Dominique Rolland studied sculpture at Université du Québec à Montréal from 1974 to 1979, and then earned a master’s degree in management of cultural organizations at Hautes Études Commerciales de l’Université de Montréal in 1998.
He founded the Centre des arts contemporains du Québec à Montréal in 1983, and for a number of years he coordinated sculpture events for the Ville de Lachine. A number of Rolland’s artworks are in public and private collections: Les Arts Verts, the Ville de Melun-Sénart in France, Université du Québec à Montréal, and the Musée d’art contemporain de Montréal.
Artwork description
The artwork, presented in Parc René-Lévesque, is composed of seven figurative elements: a napkin, a woman’s shoe, a ball, a sitting dog, a plate holding cheese and bread, a bottle, and a cork. The elements were made with various materials (granite, Indiana stone, concrete, bronze) and on different scales, without any relation to each other.

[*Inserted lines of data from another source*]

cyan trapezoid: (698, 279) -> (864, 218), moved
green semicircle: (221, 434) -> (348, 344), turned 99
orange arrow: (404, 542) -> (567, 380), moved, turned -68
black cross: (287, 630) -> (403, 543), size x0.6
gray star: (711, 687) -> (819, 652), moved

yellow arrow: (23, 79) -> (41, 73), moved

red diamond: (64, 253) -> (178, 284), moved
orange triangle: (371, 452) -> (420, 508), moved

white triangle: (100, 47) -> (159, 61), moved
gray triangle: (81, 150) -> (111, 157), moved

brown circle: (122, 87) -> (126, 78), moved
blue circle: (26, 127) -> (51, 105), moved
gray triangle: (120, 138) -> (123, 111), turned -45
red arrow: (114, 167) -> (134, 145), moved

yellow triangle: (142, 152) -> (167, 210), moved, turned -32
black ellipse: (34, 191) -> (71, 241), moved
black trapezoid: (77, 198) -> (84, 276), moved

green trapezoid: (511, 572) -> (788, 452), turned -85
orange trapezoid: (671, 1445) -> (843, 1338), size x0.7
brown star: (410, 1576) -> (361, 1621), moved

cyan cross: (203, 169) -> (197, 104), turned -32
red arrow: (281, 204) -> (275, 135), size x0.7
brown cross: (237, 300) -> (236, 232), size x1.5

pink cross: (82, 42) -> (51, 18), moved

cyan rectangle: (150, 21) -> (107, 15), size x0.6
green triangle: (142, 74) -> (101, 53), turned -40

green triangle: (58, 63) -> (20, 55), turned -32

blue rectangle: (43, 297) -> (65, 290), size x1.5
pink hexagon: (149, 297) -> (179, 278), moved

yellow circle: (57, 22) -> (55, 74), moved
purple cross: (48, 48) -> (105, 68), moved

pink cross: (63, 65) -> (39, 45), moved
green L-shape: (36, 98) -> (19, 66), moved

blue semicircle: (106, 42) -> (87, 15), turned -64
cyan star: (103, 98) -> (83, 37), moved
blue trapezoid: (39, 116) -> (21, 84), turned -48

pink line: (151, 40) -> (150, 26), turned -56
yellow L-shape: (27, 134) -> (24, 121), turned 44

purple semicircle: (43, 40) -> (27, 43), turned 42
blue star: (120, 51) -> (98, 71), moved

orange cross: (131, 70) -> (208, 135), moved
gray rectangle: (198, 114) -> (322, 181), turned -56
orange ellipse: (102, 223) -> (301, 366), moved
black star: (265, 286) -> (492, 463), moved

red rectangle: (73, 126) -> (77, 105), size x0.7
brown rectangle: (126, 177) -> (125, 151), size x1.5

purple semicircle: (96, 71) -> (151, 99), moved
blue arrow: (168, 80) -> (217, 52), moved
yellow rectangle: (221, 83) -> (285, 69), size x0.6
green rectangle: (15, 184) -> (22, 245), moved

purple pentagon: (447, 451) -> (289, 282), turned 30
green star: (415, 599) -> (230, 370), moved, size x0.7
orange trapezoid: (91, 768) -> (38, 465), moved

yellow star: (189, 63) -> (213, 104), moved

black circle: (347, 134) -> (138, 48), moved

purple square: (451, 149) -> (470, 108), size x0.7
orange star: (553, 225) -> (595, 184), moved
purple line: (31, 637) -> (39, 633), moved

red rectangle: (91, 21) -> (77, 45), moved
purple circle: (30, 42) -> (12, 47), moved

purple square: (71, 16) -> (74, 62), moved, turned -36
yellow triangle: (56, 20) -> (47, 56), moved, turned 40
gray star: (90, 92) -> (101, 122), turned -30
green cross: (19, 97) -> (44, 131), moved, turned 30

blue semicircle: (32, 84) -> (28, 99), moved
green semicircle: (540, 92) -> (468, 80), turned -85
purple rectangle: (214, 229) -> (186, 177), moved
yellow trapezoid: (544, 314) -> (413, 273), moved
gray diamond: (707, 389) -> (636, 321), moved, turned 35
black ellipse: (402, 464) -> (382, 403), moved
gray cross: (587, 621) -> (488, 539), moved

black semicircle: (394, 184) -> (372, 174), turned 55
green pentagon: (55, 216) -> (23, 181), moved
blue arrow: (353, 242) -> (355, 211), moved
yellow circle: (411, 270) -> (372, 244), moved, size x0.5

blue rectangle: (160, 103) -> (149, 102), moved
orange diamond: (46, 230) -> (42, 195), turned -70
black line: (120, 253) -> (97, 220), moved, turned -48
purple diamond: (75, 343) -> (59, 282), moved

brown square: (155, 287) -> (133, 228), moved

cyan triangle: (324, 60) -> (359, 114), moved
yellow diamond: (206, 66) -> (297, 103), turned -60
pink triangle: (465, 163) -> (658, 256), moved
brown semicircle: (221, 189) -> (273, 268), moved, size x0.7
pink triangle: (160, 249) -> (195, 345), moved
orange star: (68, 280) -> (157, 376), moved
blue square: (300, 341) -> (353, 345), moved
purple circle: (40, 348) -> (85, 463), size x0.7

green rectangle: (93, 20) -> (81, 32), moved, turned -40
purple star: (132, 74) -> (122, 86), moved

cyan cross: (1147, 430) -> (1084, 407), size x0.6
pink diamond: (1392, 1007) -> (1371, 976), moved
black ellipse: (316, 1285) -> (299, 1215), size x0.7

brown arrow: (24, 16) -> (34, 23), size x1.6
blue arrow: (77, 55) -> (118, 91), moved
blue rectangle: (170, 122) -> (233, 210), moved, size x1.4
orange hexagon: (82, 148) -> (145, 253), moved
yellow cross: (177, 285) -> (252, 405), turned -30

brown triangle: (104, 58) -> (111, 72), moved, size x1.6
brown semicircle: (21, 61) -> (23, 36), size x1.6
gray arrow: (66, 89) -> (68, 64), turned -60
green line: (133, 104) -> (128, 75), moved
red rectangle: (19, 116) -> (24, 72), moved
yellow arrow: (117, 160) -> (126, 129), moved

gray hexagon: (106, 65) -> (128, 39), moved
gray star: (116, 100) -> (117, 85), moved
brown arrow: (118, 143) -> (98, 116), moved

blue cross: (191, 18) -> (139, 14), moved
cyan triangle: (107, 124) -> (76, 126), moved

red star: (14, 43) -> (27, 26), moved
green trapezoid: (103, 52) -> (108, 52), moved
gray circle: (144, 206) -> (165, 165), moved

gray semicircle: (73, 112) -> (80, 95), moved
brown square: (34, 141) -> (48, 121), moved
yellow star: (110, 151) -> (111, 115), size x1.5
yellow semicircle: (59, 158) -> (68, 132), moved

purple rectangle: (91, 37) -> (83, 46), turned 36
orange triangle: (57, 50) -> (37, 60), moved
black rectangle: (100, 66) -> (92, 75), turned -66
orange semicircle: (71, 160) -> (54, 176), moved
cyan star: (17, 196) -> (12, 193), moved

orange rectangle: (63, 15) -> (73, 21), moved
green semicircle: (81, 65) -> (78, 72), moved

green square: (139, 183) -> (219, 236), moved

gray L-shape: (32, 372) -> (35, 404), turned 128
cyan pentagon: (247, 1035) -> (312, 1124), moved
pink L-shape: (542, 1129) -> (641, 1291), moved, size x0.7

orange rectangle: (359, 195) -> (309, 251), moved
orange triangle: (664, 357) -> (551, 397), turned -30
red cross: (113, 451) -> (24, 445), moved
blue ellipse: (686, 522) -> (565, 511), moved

The theme of a picnic breakfast has received numerous interpretations by well-known artists throughout the history of European painting. The most famous is the one by Édouard Manet, produced in 1862, which caused a scandal when it was exhibited in Paris. Paul Cézanne painted an interpretation of the same subject in 1876–77, and Claude Monet painted his own in 1885. Dominique Rolland’s sculpture refers to this history of late-nineteenth-century painting and the ruptures it instituted. He transposes the pictorial subject into a three-dimensional space by bringing attention to bear not on the guests but on the elements that formed the meal. By this displacement, he encourages attentive observation and asks the viewer to imagine different scenarios for bucolic scenes.